The Tech - Online EditionMIT's oldest and largest
newspaper & the first
newspaper published
on the web
Boston Weather: 58.0°F | Fog/Mist

LSC to Raise Movie Ticket Price

By Vipul Bhushan
and Eric Richard

Staff Reporters

The Lecture Series Committee may have threatened the stability of the Boston-area Consumer Price Index when it increased ticket prices by 50 cents early this month.

At LSC's Feb. 8 general committee meeting, the committee voted to raise its price for standard movie admissions from $1.50 to $2.00, effective Sept. 1. Yesterday, LSC's executive committee voted to increase Superticket prices from $28 to $35, increasing prices from $1.40 to $1.75 per movie.

An LSC ticket is one of many goods included in the calculation of the Boston CPI, which is ultimately used to compute the nation's CPI. The price increase will have a negligible effect.

LSC Chairman Scott D. Centurino '94 was not surprised by the increase in standard admission prices, saying, "It was time for it to happen." The last increase -- a 50-cent jump from $1 to the current $1.50 -- occurred in 1987 and, according to Centurino, "made [the current increase] past due."

Given its current revenues, LSC "can barely keep its equipment going," said Jerome D. Marty '93, LSC treasurer. LSC could survive without the price increase, he explained, but would be unable to sponsor lectures, make equipment upgrades, or replace major pieces of equipment.

Funding needed for lectures

Centurino justified the price increase by citing a desire to continue offering lectures, the increasing expenses of movies, a decreasing attendance, and a four-year absence of major equipment purchases. LSC hopes to use the increased revenue to improve the lectures it sponsors.
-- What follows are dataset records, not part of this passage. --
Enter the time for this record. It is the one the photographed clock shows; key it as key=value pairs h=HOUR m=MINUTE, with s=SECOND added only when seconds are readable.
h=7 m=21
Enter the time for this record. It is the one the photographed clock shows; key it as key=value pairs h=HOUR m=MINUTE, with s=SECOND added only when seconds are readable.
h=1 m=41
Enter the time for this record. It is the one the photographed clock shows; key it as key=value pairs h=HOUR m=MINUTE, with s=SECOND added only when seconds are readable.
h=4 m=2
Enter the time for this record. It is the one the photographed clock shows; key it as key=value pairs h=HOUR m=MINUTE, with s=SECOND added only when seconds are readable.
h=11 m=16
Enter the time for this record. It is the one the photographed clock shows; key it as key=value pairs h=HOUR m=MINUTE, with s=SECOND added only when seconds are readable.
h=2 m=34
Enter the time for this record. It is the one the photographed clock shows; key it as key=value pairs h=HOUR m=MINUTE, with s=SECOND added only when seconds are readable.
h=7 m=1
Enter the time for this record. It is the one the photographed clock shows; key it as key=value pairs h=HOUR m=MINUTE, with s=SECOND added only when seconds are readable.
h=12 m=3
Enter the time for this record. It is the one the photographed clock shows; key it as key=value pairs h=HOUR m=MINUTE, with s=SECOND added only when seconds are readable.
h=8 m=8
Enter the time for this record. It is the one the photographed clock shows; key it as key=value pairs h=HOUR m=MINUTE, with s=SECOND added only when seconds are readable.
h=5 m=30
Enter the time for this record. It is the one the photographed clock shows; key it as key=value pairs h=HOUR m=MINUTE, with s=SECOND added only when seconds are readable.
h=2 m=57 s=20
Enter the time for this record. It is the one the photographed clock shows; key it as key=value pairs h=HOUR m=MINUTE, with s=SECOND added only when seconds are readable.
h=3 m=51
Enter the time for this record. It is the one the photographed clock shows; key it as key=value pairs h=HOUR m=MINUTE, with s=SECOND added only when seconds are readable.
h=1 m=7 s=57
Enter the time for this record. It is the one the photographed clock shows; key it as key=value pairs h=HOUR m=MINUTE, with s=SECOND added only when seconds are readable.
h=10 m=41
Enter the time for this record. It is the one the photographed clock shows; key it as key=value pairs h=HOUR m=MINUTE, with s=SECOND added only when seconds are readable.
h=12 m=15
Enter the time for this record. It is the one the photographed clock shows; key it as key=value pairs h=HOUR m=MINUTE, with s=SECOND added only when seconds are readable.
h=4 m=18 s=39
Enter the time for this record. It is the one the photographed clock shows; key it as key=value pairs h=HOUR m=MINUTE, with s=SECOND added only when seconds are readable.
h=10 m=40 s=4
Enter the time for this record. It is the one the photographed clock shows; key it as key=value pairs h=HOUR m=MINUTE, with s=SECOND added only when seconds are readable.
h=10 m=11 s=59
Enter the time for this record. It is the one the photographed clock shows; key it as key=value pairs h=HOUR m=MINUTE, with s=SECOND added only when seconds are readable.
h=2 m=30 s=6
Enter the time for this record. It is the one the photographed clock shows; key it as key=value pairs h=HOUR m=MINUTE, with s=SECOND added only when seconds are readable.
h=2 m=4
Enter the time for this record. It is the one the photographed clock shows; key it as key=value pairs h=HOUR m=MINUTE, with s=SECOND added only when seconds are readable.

While LSC has brought such speakers as Isaac Asimov, William Shatner, Jacques Cousteau, and Mel Blanc, Marty said the lecture budget "has been miniscule" in recent years, making the sponsorship of such general appeal lecturers financially impossible.

"We would like to get more general interest lectures," said Centurino. "Lectures lately have been by relatively narrow-interest people."

James L. Kirtley Jr. '94, lecture director, said he hopes the increase will "jump start the lecture series in the coming years."

Marty explained that fees for lecturers have been increasing rapidly as well. While LSC was able to fill Kresge Auditorium in 1987 by providing Leonard Nimoy with an $8,000 honorarium, Marty estimated that it would cost approximately four times as much today.

LSC also hopes to upgrade its projection system to digital sound once a standard is adopted by the Motion Picture Association of America, and possibly repair or replace its printing press, Centurino said.

Movies costs have risen

The other major increase in LSC's expenditures has been the rising price of movies, explained Marty. He attributed some of the price increase to the effects of a near-monopoly on distribution of second-run films. Older movies, he went on to say, like the ones LSC shows on Sundays, have risen substantially in price over the past five years.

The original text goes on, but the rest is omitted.